Where a building is erected upon the premises of the owner and the owner reserves to himself the ultimate power to order how the work is to be done, the owner is liable notwithstanding the mode is left to the judgment and discretion of another. Campbell v. Lunsford, 83 Ala. 517, 3 So. 522; Alabama Mid. R. Co. v. Coskry, 92 Ala. 254, 9 So. 202; Nelson v. American C. P. Co., 84 Kan. 797, 115 P. 578. The Workmen's Compensation Act is to be liberally construed.
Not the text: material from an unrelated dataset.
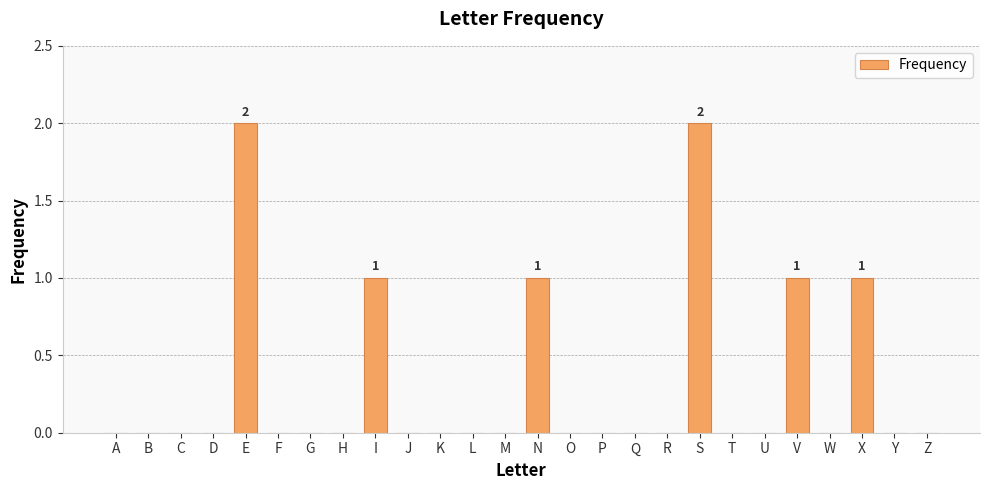

What is the sum of the values at I and Z?

1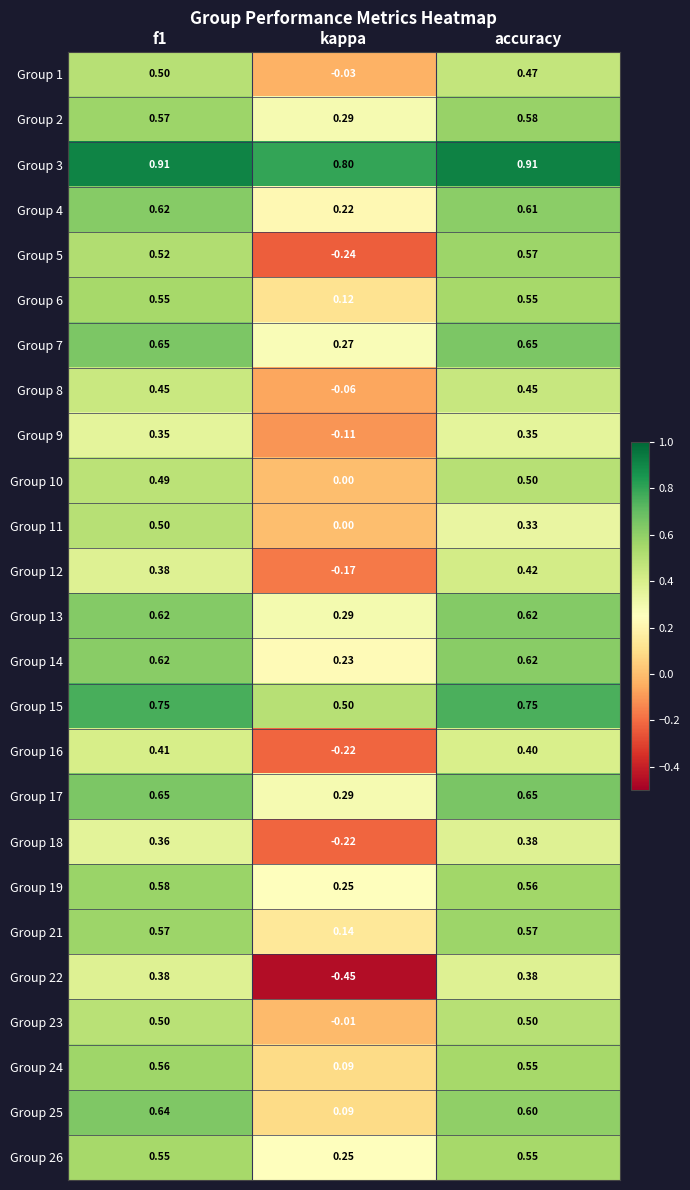

Which category has the lowest value in the Group 17 series?

kappa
Ex parte Majestic Coal Co., 208 Ala. 86, 93 So. 728; Ex parte Central I. C. Co., 209 Ala. 22, 95 So. 472.
There was some evidence going to show that the injured workman voluntarily rendered services with the consent of the defendants, and which were accepted by them, and that they reserved the right to direct and control the workman in the performance of his work. These are the essentials of the common-law relation of master and servant, and the evidence is without dispute that the workman was paid a daily wage for his services.
This supports the conclusion and finding of the trial court, and necessitates the denial of the writ. Sloss-Sheffield Steel Iron Co. v. Crim, 219 Ala. 148, 121 So. 408; Ex parte W. T. Smith Lumber Co., 206 Ala. 485, 90 So. 807.
The substance of the defense was that Parsons, who was Kimbrough's immediate superior, was an independent contractor, and not an agent or servant of the defendants. While it may be conceded that the weight of the evidence sustained this theory, yet there was some evidence that Parsons was a superintendent of some of the construction work, and the evidence and the legitimate tendencies support the conclusion that his assumed relation as an independent contractor was a mere subterfuge; that in fact he was superintendent of the work. Code 1923, § 7585; Sloss-Sheffield Steel Iron Co. v. Crim, supra.
The amount of the award is sustained by the finding of fact, and, while there was no evidence showing that the workman had dependents, the fact of such dependents was averred in the complaint and was not denied in the answer of the Fair Park Amusement Company; its answer merely averring that "defendant denies that it had knowledge of plaintiff's dependents," and, so far as appears from the return to the writ of certiorari, the other defendant filed no answer.
Under these circumstances the trial court was justified in treating the averments of the complaint in this respect as confessed. The pertinent provision of the statute applicable here is that "within five days prior to the date fixed for the hearing of the controversy, the employer shall file a verified answer to the complaint setting up the facts which he relies on in defense thereof." Code 1923, § 7578.
The writ is therefore denied, and the petition is dismissed.
Writ denied; petition dismissed.
ANDERSON, C. J., and SAYRE and THOMAS, JJ., concur.